● The data
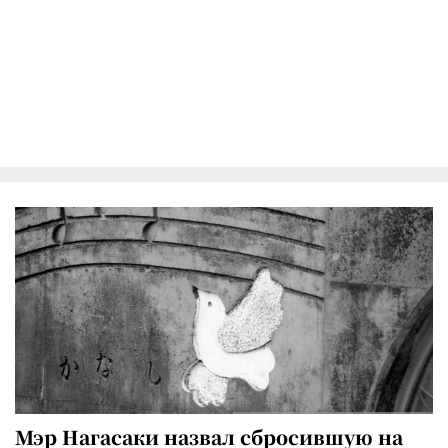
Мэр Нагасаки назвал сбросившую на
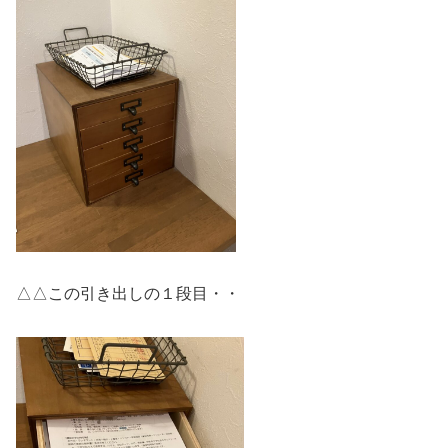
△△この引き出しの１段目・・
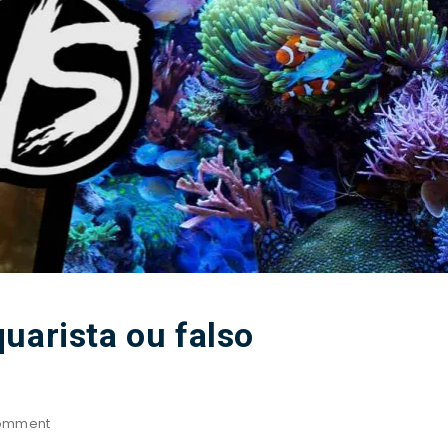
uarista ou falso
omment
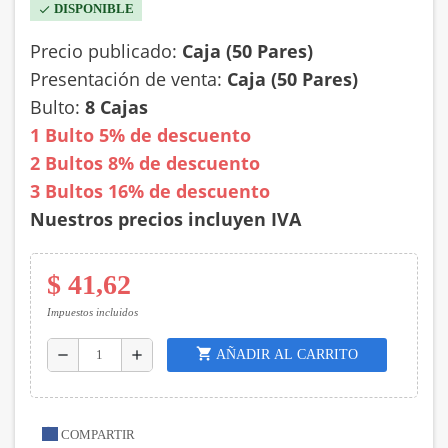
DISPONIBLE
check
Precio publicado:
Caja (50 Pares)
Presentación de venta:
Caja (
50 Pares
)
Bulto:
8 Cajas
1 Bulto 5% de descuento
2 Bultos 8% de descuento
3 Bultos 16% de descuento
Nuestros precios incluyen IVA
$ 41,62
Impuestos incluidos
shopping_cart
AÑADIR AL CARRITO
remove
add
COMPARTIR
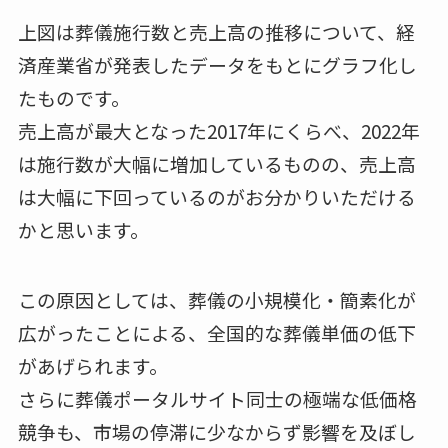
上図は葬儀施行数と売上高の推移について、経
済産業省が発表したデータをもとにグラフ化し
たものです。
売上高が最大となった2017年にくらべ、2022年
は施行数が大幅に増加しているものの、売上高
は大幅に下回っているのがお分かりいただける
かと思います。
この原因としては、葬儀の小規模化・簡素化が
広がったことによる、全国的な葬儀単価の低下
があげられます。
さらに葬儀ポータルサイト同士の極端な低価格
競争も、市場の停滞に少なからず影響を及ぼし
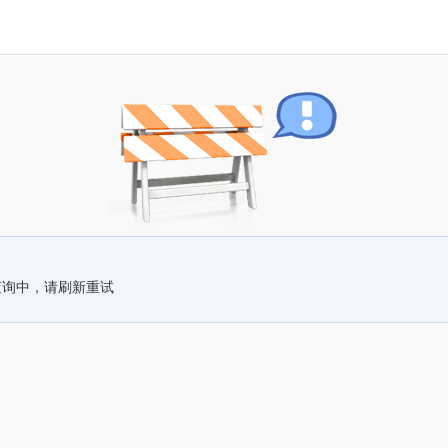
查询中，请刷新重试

● Required action
Copy the listing above word for word. Do not include the pictures.

● Response for this exercise
Мэр Нагасаки назвал сбросившую на
△△この引き出しの１段目・・
uarista ou falso
omment
DISPONIBLE
check
Precio publicado:
Caja (50 Pares)
Presentación de venta:
Caja (
50 Pares
)
Bulto:
8 Cajas
1 Bulto 5% de descuento
2 Bultos 8% de descuento
3 Bultos 16% de descuento
Nuestros precios incluyen IVA
$ 41,62
Impuestos incluidos
shopping_cart
AÑADIR AL CARRITO
remove
add
COMPARTIR
上図は葬儀施行数と売上高の推移について、経
済産業省が発表したデータをもとにグラフ化し
たものです。
売上高が最大となった2017年にくらべ、2022年
は施行数が大幅に増加しているものの、売上高
は大幅に下回っているのがお分かりいただける
かと思います。
この原因としては、葬儀の小規模化・簡素化が
広がったことによる、全国的な葬儀単価の低下
があげられます。
さらに葬儀ポータルサイト同士の極端な低価格
競争も、市場の停滞に少なからず影響を及ぼし
查询中，请刷新重试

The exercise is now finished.